# Start of Data for this task
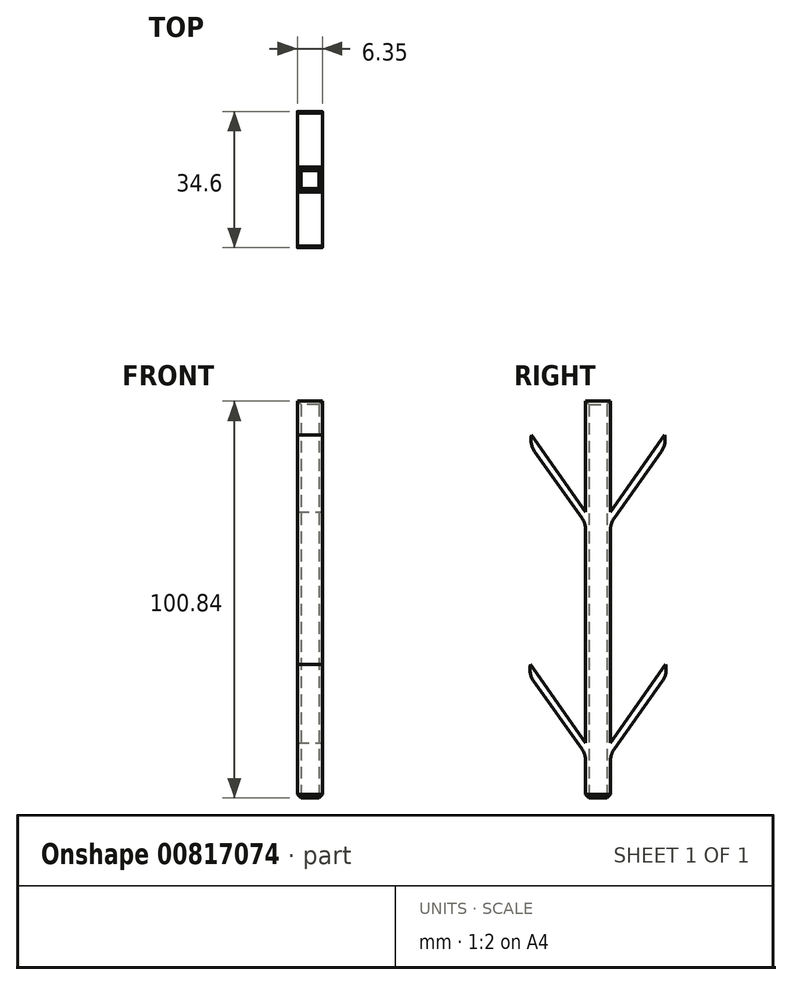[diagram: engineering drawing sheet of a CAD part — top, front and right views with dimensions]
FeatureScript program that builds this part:
annotation { "Feature Type Name" : "Feature", "Feature Type Description" : "" }
export const myFeature = defineFeature(function(context is Context, id is Id, definition is map)
    precondition{}
    {
        {
            var Q0;
            Q0=qCreatedBy(makeId("Top.planeOp"),FACE);
            var sketch = newSketch(context, id + "F0", { "sketchPlane" : qUnion([Q0])});
            skLineSegment(sketch, "E0.bottom", {"start": v(2.29, 2.29) * mm, "end": v(-2.29, 2.29) * mm});
            skLineSegment(sketch, "E0.top", {"start": v(2.29, -2.29) * mm, "end": v(-2.29, -2.29) * mm});
            skLineSegment(sketch, "E0.left", {"start": v(2.29, 2.29) * mm, "end": v(2.29, -2.29) * mm});
            skLineSegment(sketch, "E0.right", {"start": v(-2.29, 2.29) * mm, "end": v(-2.29, -2.29) * mm});
            skPoint(sketch, "E0.middle", {"position": v(0, 0) * mm});
            skLineSegment(sketch, "E1.bottom", {"start": v(3.18, 3.18) * mm, "end": v(-3.18, 3.17) * mm});
            skLineSegment(sketch, "E1.top", {"start": v(3.18, -3.17) * mm, "end": v(-3.18, -3.18) * mm});
            skLineSegment(sketch, "E1.left", {"start": v(3.18, 3.18) * mm, "end": v(3.18, -3.17) * mm});
            skLineSegment(sketch, "E1.right", {"start": v(-3.18, 3.17) * mm, "end": v(-3.18, -3.18) * mm});
            skSolve(sketch);
        }
        {
            var Q0;
            Q0 = qSketchRegion(id + "F0", true);
            extrude(context, id + "F1", {"entities" : qUnion([Q0]), "endBound" : BoundingType.SYMMETRIC, "depth" : 101.6 * mm, "offsetDistance" : 25.4 * mm});
        }
        {
            var Q0;
            Q0=qCreatedBy(makeId("Right.planeOp"),FACE);
            var sketch = newSketch(context, id + "F2", { "sketchPlane" : qUnion([Q0])});
            skLineSegment(sketch, "E2", {"start": v(-2.84, -39.73) * mm, "end": v(-19.35, -16.51) * mm});
            skLineSegment(sketch, "E3", {"start": v(-19.35, -16.51) * mm, "end": v(-17.14, -16.51) * mm});
            skLineSegment(sketch, "E4", {"start": v(-17.14, -16.51) * mm, "end": v(-2.6, -37.28) * mm});
            skLineSegment(sketch, "E5", {"start": v(-2.6, -37.28) * mm, "end": v(-2.84, -39.73) * mm});
            skLineSegment(sketch, "E6", {"start": v(-2.6, 18.64) * mm, "end": v(-19.1, 41.86) * mm});
            skLineSegment(sketch, "E7", {"start": v(-19.1, 41.86) * mm, "end": v(-16.9, 41.86) * mm});
            skLineSegment(sketch, "E8", {"start": v(-16.9, 41.86) * mm, "end": v(-2.35, 21.09) * mm});
            skLineSegment(sketch, "E9", {"start": v(-2.35, 21.09) * mm, "end": v(-2.6, 18.64) * mm});
            skLineSegment(sketch, "E10", {"start": v(0, 66.84) * mm, "end": v(0, -62.55) * mm});
            skLineSegment(sketch, "E11.MirrorCS", {"start": v(19.1, 41.86) * mm, "end": v(16.9, 41.86) * mm});
            skLineSegment(sketch, "E12.MirrorCS", {"start": v(2.35, 21.09) * mm, "end": v(2.6, 18.64) * mm});
            skLineSegment(sketch, "E13.MirrorCS", {"start": v(16.9, 41.86) * mm, "end": v(2.35, 21.09) * mm});
            skLineSegment(sketch, "E14.MirrorCS", {"start": v(2.6, 18.64) * mm, "end": v(19.1, 41.86) * mm});
            skLineSegment(sketch, "E15.MirrorCS", {"start": v(2.6, -37.28) * mm, "end": v(2.84, -39.73) * mm});
            skLineSegment(sketch, "E16.MirrorCS", {"start": v(19.35, -16.51) * mm, "end": v(17.14, -16.51) * mm});
            skLineSegment(sketch, "E17.MirrorCS", {"start": v(2.84, -39.73) * mm, "end": v(19.35, -16.51) * mm});
            skLineSegment(sketch, "E18.MirrorCS", {"start": v(17.14, -16.51) * mm, "end": v(2.6, -37.28) * mm});
            skSolve(sketch);
        }
        {
            var Q0;
            Q0=makeQuery(id+"F1.opExtrude","CAP_EDGE",EDGE,{"disambiguationData":[OSD([sQuery(id+"F0.wireOp",EDGE,"E0.bottom")])],"isStart":false});
            var Q1;
            Q1=makeQuery(id+"F1.opExtrude","CAP_EDGE",EDGE,{"disambiguationData":[OSD([sQuery(id+"F0.wireOp",EDGE,"E0.right")])],"isStart":false});
            var Q2;
            Q2=makeQuery(id+"F1.opExtrude","CAP_EDGE",EDGE,{"disambiguationData":[OSD([sQuery(id+"F0.wireOp",EDGE,"E0.top")])],"isStart":false});
            var Q3;
            Q3=makeQuery(id+"F1.opExtrude","CAP_EDGE",EDGE,{"disambiguationData":[OSD([sQuery(id+"F0.wireOp",EDGE,"E0.left")])],"isStart":false});
            chamfer(context, id + "F3", {"entities" : qUnion([Q0, Q1, Q2, Q3]), "width" : 1.27 * mm, "tangentPropagation" : true});
        }
        {
            var Q0;
            Q0=makeQuery(id+"F1.opExtrude","CAP_EDGE",EDGE,{"disambiguationData":[OSD([sQuery(id+"F0.wireOp",EDGE,"E1.left")])],"isStart":true});
            var Q1;
            Q1=makeQuery(id+"F1.opExtrude","CAP_EDGE",EDGE,{"disambiguationData":[OSD([sQuery(id+"F0.wireOp",EDGE,"E1.top")])],"isStart":true});
            var Q2;
            Q2=makeQuery(id+"F1.opExtrude","CAP_EDGE",EDGE,{"disambiguationData":[OSD([sQuery(id+"F0.wireOp",EDGE,"E1.right")])],"isStart":true});
            var Q3;
            Q3=makeQuery(id+"F1.opExtrude","CAP_EDGE",EDGE,{"disambiguationData":[OSD([sQuery(id+"F0.wireOp",EDGE,"E1.bottom")])],"isStart":true});
            chamfer(context, id + "F4", {"entities" : qUnion([Q0, Q1, Q2, Q3]), "width" : 1.27 * mm, "tangentPropagation" : true});
        }
        {
            var Q0;
            Q0=makeQuery(id+"F2.imprint","IMPRINT",FACE,{"disambiguationData":[TD([[makeQuery(id+"F2.imprint","IMPRINT",EDGE,{"derivedFrom":sQuery(id+"F2.wireOp",EDGE,"E6")}),-1.0]])]});
            var Q1;
            Q1=makeQuery(id+"F2.imprint","IMPRINT",FACE,{"disambiguationData":[TD([[makeQuery(id+"F2.imprint","IMPRINT",EDGE,{"derivedFrom":sQuery(id+"F2.wireOp",EDGE,"E2")}),-1.0]])]});
            var Q2;
            Q2=makeQuery(id+"F2.imprint","IMPRINT",FACE,{"disambiguationData":[TD([[makeQuery(id+"F2.imprint","IMPRINT",EDGE,{"derivedFrom":sQuery(id+"F2.wireOp",EDGE,"E11.MirrorCS")}),1.0]])]});
            var Q3;
            Q3=makeQuery(id+"F2.imprint","IMPRINT",FACE,{"disambiguationData":[TD([[makeQuery(id+"F2.imprint","IMPRINT",EDGE,{"derivedFrom":sQuery(id+"F2.wireOp",EDGE,"E15.MirrorCS")}),1.0]])]});
            extrude(context, id + "F5", {"entities" : qUnion([Q0, Q1, Q2, Q3]), "operationType" : NewBodyOperationType.ADD, "endBound" : BoundingType.SYMMETRIC, "depth" : 6.35 * mm, "offsetDistance" : 25.4 * mm});
        }
        {
            var Q0;
            Q0=makeQuery(id+"F5.boolean.opBoolean","INTERSECT",EDGE,{"derivedFrom":[makeQuery(id+"F1.opExtrude","SWEPT_FACE",FACE,{"disambiguationData":[OSD([sQuery(id+"F0.wireOp",EDGE,"E1.top")])]}),makeQuery(id+"F5.opExtrude","SWEPT_FACE",FACE,{"disambiguationData":[OSD([sQuery(id+"F2.wireOp",EDGE,"E6")])]})]});
            var Q1;
            Q1=makeQuery(id+"F5.opExtrude","SWEPT_EDGE",EDGE,{"disambiguationData":[OSD([sQuery(id+"F2.wireOp",EDGE,"E6"),sQuery(id+"F2.wireOp",EDGE,"E7")])]});
            var Q2;
            Q2=makeQuery(id+"F5.boolean.opBoolean","INTERSECT",EDGE,{"derivedFrom":[makeQuery(id+"F1.opExtrude","SWEPT_FACE",FACE,{"disambiguationData":[OSD([sQuery(id+"F0.wireOp",EDGE,"E1.top")])]}),makeQuery(id+"F5.opExtrude","SWEPT_FACE",FACE,{"disambiguationData":[OSD([sQuery(id+"F2.wireOp",EDGE,"E2")])]})]});
            var Q3;
            Q3=makeQuery(id+"F5.opExtrude","SWEPT_EDGE",EDGE,{"disambiguationData":[OSD([sQuery(id+"F2.wireOp",EDGE,"E2"),sQuery(id+"F2.wireOp",EDGE,"E3")])]});
            var Q4;
            Q4=makeQuery(id+"F5.opExtrude","SWEPT_EDGE",EDGE,{"disambiguationData":[OSD([sQuery(id+"F2.wireOp",EDGE,"E16.MirrorCS"),sQuery(id+"F2.wireOp",EDGE,"E17.MirrorCS")])]});
            var Q5;
            Q5=makeQuery(id+"F5.boolean.opBoolean","INTERSECT",EDGE,{"derivedFrom":[makeQuery(id+"F1.opExtrude","SWEPT_FACE",FACE,{"disambiguationData":[OSD([sQuery(id+"F0.wireOp",EDGE,"E1.bottom")])]}),makeQuery(id+"F5.opExtrude","SWEPT_FACE",FACE,{"disambiguationData":[OSD([sQuery(id+"F2.wireOp",EDGE,"E17.MirrorCS")])]})]});
            var Q6;
            Q6=makeQuery(id+"F5.boolean.opBoolean","INTERSECT",EDGE,{"derivedFrom":[makeQuery(id+"F1.opExtrude","SWEPT_FACE",FACE,{"disambiguationData":[OSD([sQuery(id+"F0.wireOp",EDGE,"E1.bottom")])]}),makeQuery(id+"F5.opExtrude","SWEPT_FACE",FACE,{"disambiguationData":[OSD([sQuery(id+"F2.wireOp",EDGE,"E14.MirrorCS")])]})]});
            var Q7;
            Q7=makeQuery(id+"F5.opExtrude","SWEPT_EDGE",EDGE,{"disambiguationData":[OSD([sQuery(id+"F2.wireOp",EDGE,"E11.MirrorCS"),sQuery(id+"F2.wireOp",EDGE,"E14.MirrorCS")])]});
            fillet(context, id + "F6", {"entities" : qUnion([Q0, Q1, Q2, Q3, Q4, Q5, Q6, Q7]), "radius" : 5.08 * mm, "tangentPropagation" : true, "allowEdgeOverflow" : false});
        }
    });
# End of Data for this task
Exercise description: Filter the design file records to every line containing the string "width", matching case exactly.

Reply to the exercise:
            chamfer(context, id + "F3", {"entities" : qUnion([Q0, Q1, Q2, Q3]), "width" : 1.27 * mm, "tangentPropagation" : true});
            chamfer(context, id + "F4", {"entities" : qUnion([Q0, Q1, Q2, Q3]), "width" : 1.27 * mm, "tangentPropagation" : true});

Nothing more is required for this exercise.